# World Marathon Majors - Winners

The world marathon majors consist of six major city marathons (https://en.wikipedia.org/wiki/World_Marathon_Majors):

List of all historic winners can be found via their individual wikipedia pages:

    - Tokyo (https://en.wikipedia.org/wiki/Tokyo_Marathon)
    - Boston (https://en.wikipedia.org/wiki/List_of_winners_of_the_Boston_Marathon)
    - London (https://en.wikipedia.org/wiki/List_of_winners_of_the_London_Marathon)
    - Berlin (https://en.wikipedia.org/wiki/Berlin_Marathon)
    - Chicago (https://en.wikipedia.org/wiki/List_of_winners_of_the_Chicago_Marathon)
    - New York (https://en.wikipedia.org/wiki/List_of_winners_of_the_New_York_City_Marathon)
    
Using the Wikipedia API, lets see if we can collect and compile a list of winners for each race on both the male and female runners and wheelchair athletes races and process to an easy to read form.

In [426]:
import pandas as pd
import wikipedia as wp
import re
import numpy as np

### Find each page and make sure each exists

In [35]:
Tokyo_page=wp.page('Tokyo Marathon')
Boston_page=wp.page('List of winners of the Boston Marathon')
London_page=wp.page('List of winners of the London Marathon')
Berlin_page=wp.page('Berlin Marathon')
Chicago_page=wp.page('List of winners of the Chicago Marathon')
New_York_page=wp.page('List of winners of the New York City Marathon')

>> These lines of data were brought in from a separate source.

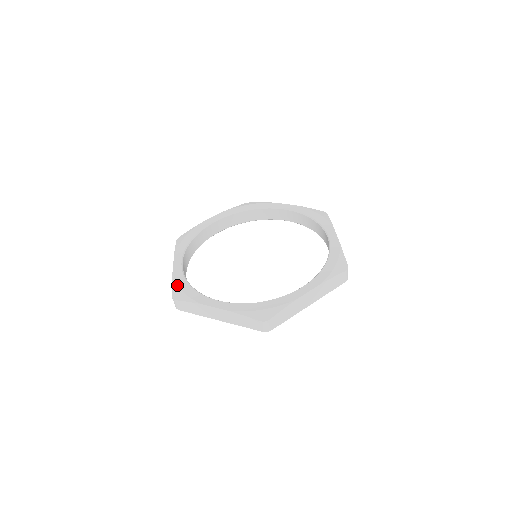
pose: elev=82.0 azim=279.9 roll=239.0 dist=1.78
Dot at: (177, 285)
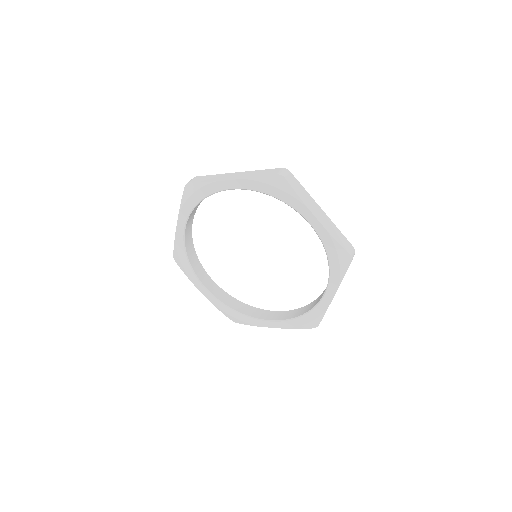
Dot at: (226, 314)
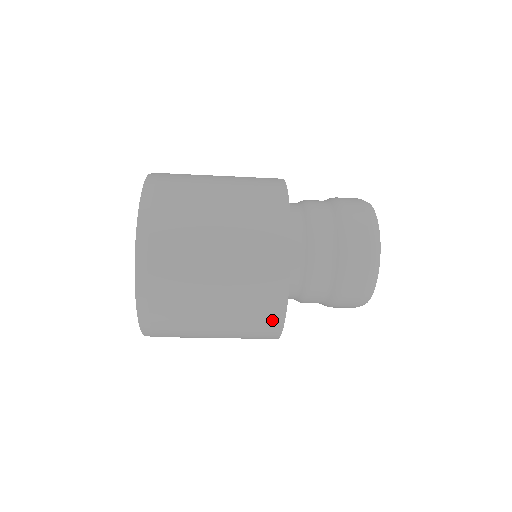
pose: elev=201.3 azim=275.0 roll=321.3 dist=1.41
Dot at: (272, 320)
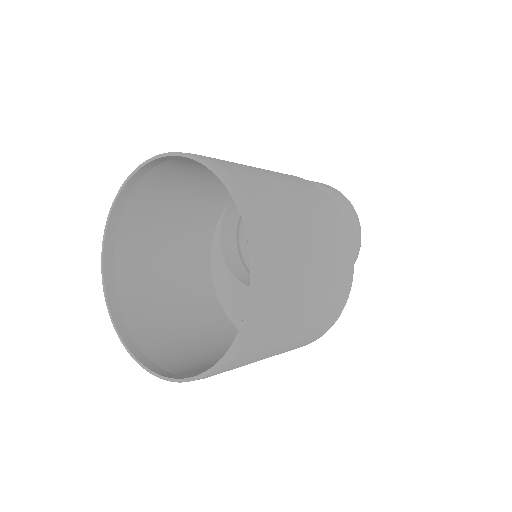
Dot at: occluded
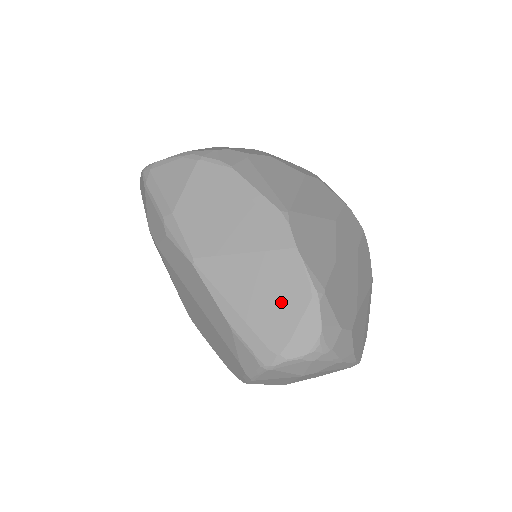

pages=[Tokyo_page,Boston_page,London_page,Berlin_page,Chicago_page,New_York_page]

for page in pages:
    print(page.title)

Tokyo Marathon
List of winners of the Boston Marathon
List of winners of the London Marathon
Berlin Marathon
List of winners of the Chicago Marathon
List of winners of the New York City Marathon


For each page, we'll use the pandas read_html() method to get all relevant tables.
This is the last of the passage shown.